---------- GIVEN TEXT ----------

O’Leary calls for more info on medical errors
Declaring that the solution to reducing medical errors rests with the free exchange of information about serious adverse events, the president of the Joint Commission on Accredita tion of Healthcare Organizations recently warned congressional investigators that patient safety will not be improved until Congress passes federal protections to encourage the sharing and use of this information.
Dennis O’Leary told three House subcommittees at a hearing on "Medical Errors: Improving Quality of Care and Consumer Information" that the Congress can have an immediate and dramatic effect in making health care safer.
"Fear of reprisals, public castigation, and loss of business continue to impede both reporting and the production of in-depth analyses of the root causes underlying medical errors. Rather than surfacing errors, our blame-and-punishment-oriented society drives them underground. Congress can make a critical contribution to solving this problem by passing legislation to address these legitimate fears," O’Leary said.
His remarks came before hearings conducted by the Committee on Commerce’s Subcommittee on Health and Environment and its Subcommittee on Oversight and Investigations, and by the Commit tee on Veterans’ Affairs’ Subcommittee on Health.
"We believe that the solution to reducing the number of medical errors resides in developing effective mechanisms for collecting, analyzing, and applying existing information," he said.
O’Leary noted that the Joint Commission’s efforts to track sentinel events and other medical errors has been severely constrained by the lack of statutory protections for the analysis of those events and the sharing of the findings with responsible quality oversight bodies. The Joint Commission’s sentinel event program contains the necessary elements for success, he said, but it demonstrates very clearly that no reporting system for serious errors can fulfill its objectives without congressional help.
O’Leary suggested that policy-makers view the Joint Commission’s sentinel event program as a "treasure trove of lessons learned" in designing any new program to promote error reduction. Specifically, he recommended that these elements must be part of any effective medical error report ing program:
• Pragmatic and standardized definition of reportable medical errors. Establishing uniform definitions is crucial in the effort to analyze and monitor errors. The Joint Commission further urges that any mandatory reporting system focus on the most serious adverse events.
• Requirement for in-depth analyses of medical errors. An intensive analysis of the causes underlying any serious error must be conducted to fully understand and prevent future adverse events. Those analyses should focus on systems and processes rather than individual performance, O’Leary said. A reporting system that stops with the report of the error itself is not a credible program and will not lead to future error prevention, he said.
• Creation of a protected environment for reporting and responding to errors. Federal legislative protection is necessary to ensure that information developed in response to a medical error — and shared with an accreditor or other reporting system — will be provided clear protections from disclosure. Without this protection, neither mandatory nor voluntary reporting programs will achieve their error-reduction goals.
• Sharing of error-related information with quality oversight bodies having a legitimate "need to know." Accrediting bodies, responsible government agencies, and other quality oversight entities must have full access to any error-related databases.
• Dissemination of lessons learned and best practices. To measurably improve patient safety, information gleaned from the analysis of serious adverse events must be widely disseminated throughout the health care community.

----------

WORK TASK 1
In the article on O'Leary and medical errors, rewrite the passage from "His remarks came" to "Subcommittee on Health.", changing "remarks" to "comments".
WORK TASK 2
According to the article on O'Leary and medical errors, what was the title of the hearing at which Dennis O'Leary testified?
WORK TASK 3
List every element that O'Leary said must be part of any effective medical error reporting program, according to the article on O'Leary and medical errors.

---------- DATA EXTRACT ----------

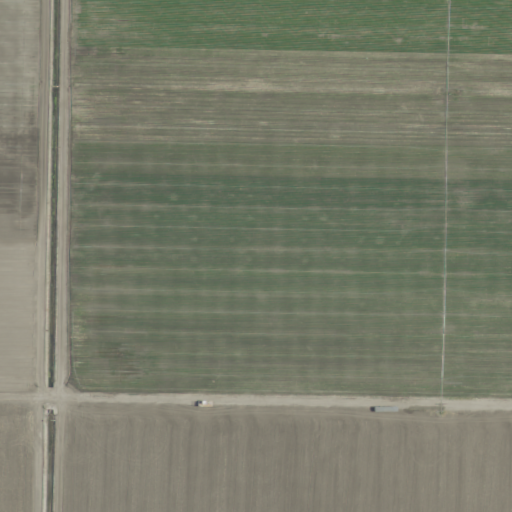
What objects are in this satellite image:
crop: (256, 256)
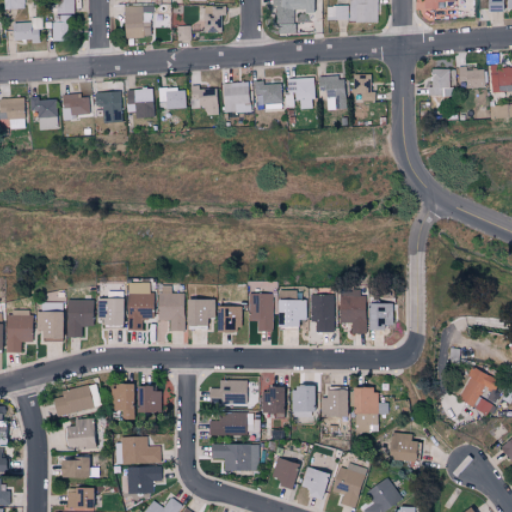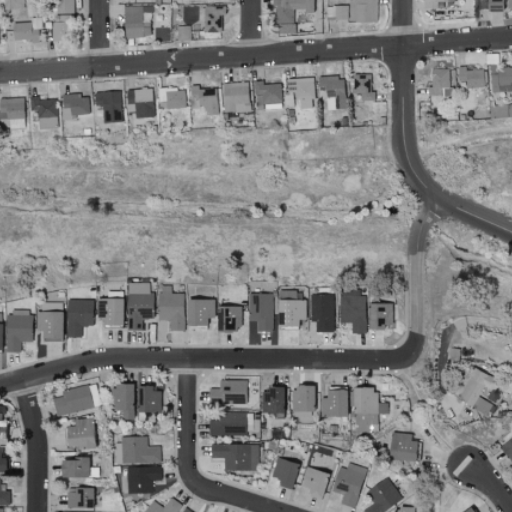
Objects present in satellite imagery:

----------
---------- DATA EXTRACT ----------

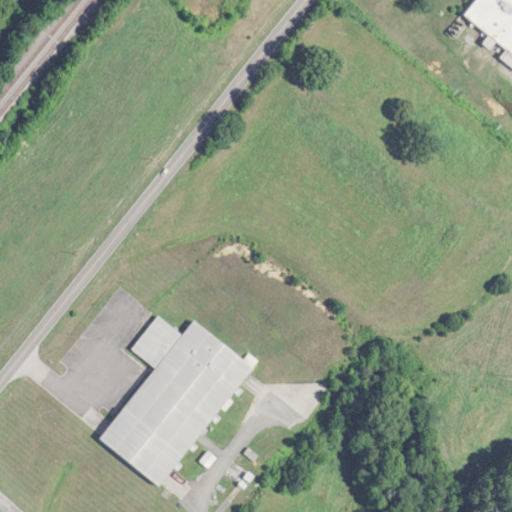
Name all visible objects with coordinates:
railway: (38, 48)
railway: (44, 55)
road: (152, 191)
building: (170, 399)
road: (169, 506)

----------

WRITTEN REPLY 1
His comments came before hearings conducted by the Committee on Commerce’s Subcommittee on Health and Environment and its Subcommittee on Oversight and Investigations, and by the Commit tee on Veterans’ Affairs’ Subcommittee on Health.

WRITTEN REPLY 2
"Medical Errors: Improving Quality of Care and Consumer Information"

WRITTEN REPLY 3
- Pragmatic and standardized definition of reportable medical errors
- Requirement for in-depth analyses of medical errors
- Creation of a protected environment for reporting and responding to errors
- Sharing of error-related information with quality oversight bodies having a legitimate "need to know"
- Dissemination of lessons learned and best practices